*** Given passage Section Begins ***

Mayor of Bromley
- In office 8 May 2019 – 13 May 2020
- Preceded by: Cllr Kim Botting FRSA
- Succeeded by: Cllr Hannah Gray

Member of Parliament for Pembrokeshire
- In office 11 June 1987 – 16 March 1992
- Preceded by: Nicholas Edwards
- Succeeded by: Nick Ainger

Councillor for West Wickham
- Incumbent
- Assumed office 2006

Personal details
- Born: Nicholas Jerome Bennett 7 May 1949 (age 76) Hampstead, London, England
- Party: Conservative
- Education: UCL Institute of Education

= Nicholas Bennett (politician) =

British politician (born 1949)

Cllr Nicholas Jerome Bennett JP (born 7 May 1949) is a British politician and a former Mayor of the London Borough of Bromley. A member of the Conservative Party, he served as a member of parliament (MP) from 1987 to 1992 representing the constituency of Pembrokeshire, and was a Parliamentary Under-Secretary of State at the Welsh Office from 1990 to 1992. In that role he had responsibility for the Welsh Health Service, Social Services, Housing and Local Government, Water and Sport.

*** Given passage Section Ends ***
*** Dataset records Section Begins ***

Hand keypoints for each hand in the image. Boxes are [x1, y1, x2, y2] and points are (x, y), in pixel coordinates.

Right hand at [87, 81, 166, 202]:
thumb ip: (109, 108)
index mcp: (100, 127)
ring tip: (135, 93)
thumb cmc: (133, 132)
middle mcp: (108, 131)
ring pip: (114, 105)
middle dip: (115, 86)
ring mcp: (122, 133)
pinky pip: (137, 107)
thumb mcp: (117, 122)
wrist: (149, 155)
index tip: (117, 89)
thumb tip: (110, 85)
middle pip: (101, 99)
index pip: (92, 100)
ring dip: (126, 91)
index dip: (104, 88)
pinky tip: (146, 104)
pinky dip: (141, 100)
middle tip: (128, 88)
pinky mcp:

*** Dataset records Section Ends ***

### Work instruction 1:
Answer these from the passage on Nicholas Bennett:
(a) Who preceded him as Mayor of Bromley?
(b) For which area has he been a councillor since 2006?
(c) During which years was he a Parliamentary Under-Secretary of State at the Welsh Office?
### Work instruction 2:
Print the stretch of the passage on Nicholas Bennett from "Cllr Nicholas Jerome" through "Water and Sport.", copying it word for word.

### Answer 1:
(a) Cllr Kim Botting FRSA
(b) West Wickham
(c) 1990 to 1992

### Answer 2:
Cllr Nicholas Jerome Bennett JP (born 7 May 1949) is a British politician and a former Mayor of the London Borough of Bromley. A member of the Conservative Party, he served as a member of parliament (MP) from 1987 to 1992 representing the constituency of Pembrokeshire, and was a Parliamentary Under-Secretary of State at the Welsh Office from 1990 to 1992. In that role he had responsibility for the Welsh Health Service, Social Services, Housing and Local Government, Water and Sport.